Он улыбнулся – впервые за время их встречи, и девушка, наконец, немного расслабилась и отодвинула шест. Хотя бы здесь на нее нападать не будут.
– Ты под крышей моего дома, ты ешь мою пищу, – нахмурился Смор, – и ты все еще сомневаешься в моем гостеприимстве? Не будь ты столь юна, я счел бы это оскорблением!
– Простите… – Дженни чуть не поперхнулась очередным орехом. – У меня… пробелы в образовании. Так получилось. Дед только начал мне объяснять, как все устроено в Магусе, а потом все завертелось.
– Завертелось?
– Да, сначала у нас в цирке появилась ледяная химера. Потом оказалось, что она принадлежит одному колдуну. Потом я ее выпустила. То есть сначала я ее выпустила, а потом оказалось, что этого совсем не надо было делать. Вернее, сначала я выпустила Ласа – это мой котенок, хотя он совсем не котенок, если честно, а самая настоящая фосса, которая была антагонистом химеры, которая сидела в соседней клетке, которую привез Роджер Брэдли, наш дрессировщик. И химера выбралась сама…
Усы у Смора встали дыбом:
– Довольно!
Гром прокатился по коридорам, разогнал зеленые и красные сполохи по синим углам, спугнул пару чаклингов, и те в панике выкатились из зала.

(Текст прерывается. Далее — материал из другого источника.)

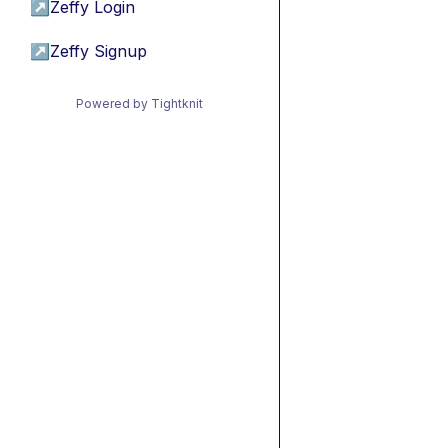
↗
Zeffy Login
↗
Zeffy Signup
Powered by Tightknit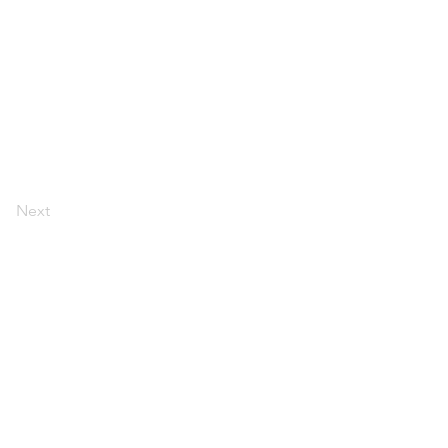
Next
ולים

Дженни подпрыгнула на месте, больно стукнулась копчиком о ледяной выступ под шкурой и замолчала. Потому что это было страшно – когда Смор повышает голос и потолок качается над головой. Она бы тоже выкатилась куда-нибудь, как чаклинг.
– Расскажи все по порядку. Медленно, – мягко сказал великан. – Не спеши – здесь тебе ничто и никто не угрожает.
Девушка вздохнула, отпила воды из кубка – воды стылой, прозрачной, тягучей, как мед, и такой же сладкой, и ток пробежал по ее телу, ток странной, медлительной и незаметной жизни гор. И начала рассказывать с самого начала.